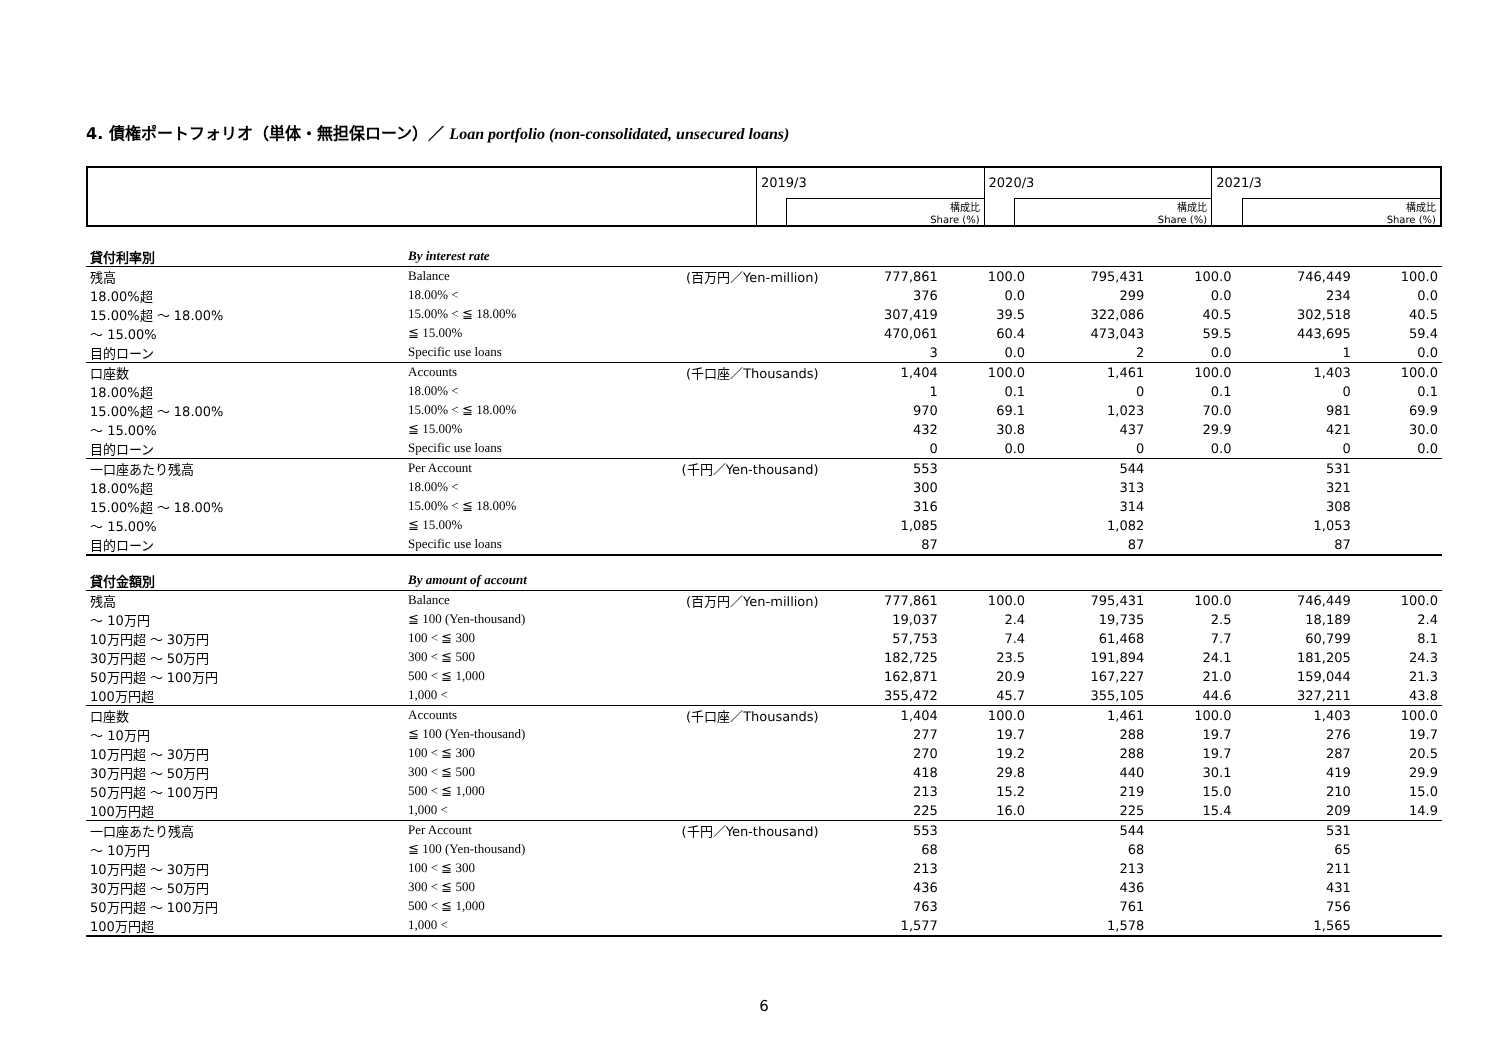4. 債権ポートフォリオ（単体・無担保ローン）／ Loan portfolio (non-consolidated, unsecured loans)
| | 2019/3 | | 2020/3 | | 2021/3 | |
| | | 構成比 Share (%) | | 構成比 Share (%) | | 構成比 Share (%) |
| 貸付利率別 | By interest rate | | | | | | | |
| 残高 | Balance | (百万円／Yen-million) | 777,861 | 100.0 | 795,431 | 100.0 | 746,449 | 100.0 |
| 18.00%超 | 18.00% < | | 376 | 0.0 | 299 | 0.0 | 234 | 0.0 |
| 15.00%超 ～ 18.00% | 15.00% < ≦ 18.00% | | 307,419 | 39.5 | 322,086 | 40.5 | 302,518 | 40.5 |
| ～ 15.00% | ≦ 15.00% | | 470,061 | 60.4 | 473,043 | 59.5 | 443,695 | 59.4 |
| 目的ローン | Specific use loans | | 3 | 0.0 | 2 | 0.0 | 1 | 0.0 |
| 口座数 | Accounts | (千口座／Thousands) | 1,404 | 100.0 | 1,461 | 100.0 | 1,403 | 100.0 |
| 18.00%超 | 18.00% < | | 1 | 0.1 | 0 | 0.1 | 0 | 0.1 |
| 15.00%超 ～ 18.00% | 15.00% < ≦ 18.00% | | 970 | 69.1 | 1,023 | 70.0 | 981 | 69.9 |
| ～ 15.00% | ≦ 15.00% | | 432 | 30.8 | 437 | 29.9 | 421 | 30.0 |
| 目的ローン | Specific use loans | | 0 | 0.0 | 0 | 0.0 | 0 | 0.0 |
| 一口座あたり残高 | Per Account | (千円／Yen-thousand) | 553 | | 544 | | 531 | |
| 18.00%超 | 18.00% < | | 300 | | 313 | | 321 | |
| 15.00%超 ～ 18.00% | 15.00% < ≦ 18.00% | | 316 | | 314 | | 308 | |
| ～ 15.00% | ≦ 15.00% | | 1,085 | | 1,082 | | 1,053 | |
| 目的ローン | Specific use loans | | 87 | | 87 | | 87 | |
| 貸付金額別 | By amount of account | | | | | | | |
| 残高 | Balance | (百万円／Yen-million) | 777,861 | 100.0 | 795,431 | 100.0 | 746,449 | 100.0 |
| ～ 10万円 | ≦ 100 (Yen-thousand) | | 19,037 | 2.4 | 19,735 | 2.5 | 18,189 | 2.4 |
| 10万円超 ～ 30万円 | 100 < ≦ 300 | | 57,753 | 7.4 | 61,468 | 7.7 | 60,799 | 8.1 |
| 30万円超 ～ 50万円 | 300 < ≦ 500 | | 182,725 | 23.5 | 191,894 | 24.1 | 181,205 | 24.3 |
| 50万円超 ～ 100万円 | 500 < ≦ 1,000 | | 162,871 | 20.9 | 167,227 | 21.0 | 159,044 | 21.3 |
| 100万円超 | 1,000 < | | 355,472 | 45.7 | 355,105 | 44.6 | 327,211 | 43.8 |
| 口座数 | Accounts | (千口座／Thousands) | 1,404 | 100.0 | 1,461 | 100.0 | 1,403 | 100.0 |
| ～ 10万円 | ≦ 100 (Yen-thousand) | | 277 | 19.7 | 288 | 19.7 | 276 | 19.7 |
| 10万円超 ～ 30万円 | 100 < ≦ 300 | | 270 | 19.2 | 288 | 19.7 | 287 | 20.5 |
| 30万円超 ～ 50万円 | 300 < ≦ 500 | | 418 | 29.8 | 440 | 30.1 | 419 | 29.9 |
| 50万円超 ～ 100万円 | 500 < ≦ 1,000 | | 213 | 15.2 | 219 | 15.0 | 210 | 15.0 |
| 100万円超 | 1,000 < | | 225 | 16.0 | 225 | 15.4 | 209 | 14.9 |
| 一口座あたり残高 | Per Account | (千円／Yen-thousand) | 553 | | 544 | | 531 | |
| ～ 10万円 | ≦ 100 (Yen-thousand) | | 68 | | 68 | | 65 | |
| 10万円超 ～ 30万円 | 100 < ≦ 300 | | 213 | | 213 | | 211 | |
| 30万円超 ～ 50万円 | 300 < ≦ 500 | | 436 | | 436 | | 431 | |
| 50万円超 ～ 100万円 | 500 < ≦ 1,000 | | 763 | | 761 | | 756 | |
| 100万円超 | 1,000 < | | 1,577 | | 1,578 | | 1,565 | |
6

───

→ Problem to solve: Your answer should hold exactly the lines from the one containing "213 | | 211 | |" to the last line of the data, both included, and no others.

→ Answer space:
| 10万円超 ～ 30万円 | 100 < ≦ 300 | | 213 | | 213 | | 211 | |
| 30万円超 ～ 50万円 | 300 < ≦ 500 | | 436 | | 436 | | 431 | |
| 50万円超 ～ 100万円 | 500 < ≦ 1,000 | | 763 | | 761 | | 756 | |
| 100万円超 | 1,000 < | | 1,577 | | 1,578 | | 1,565 | |
6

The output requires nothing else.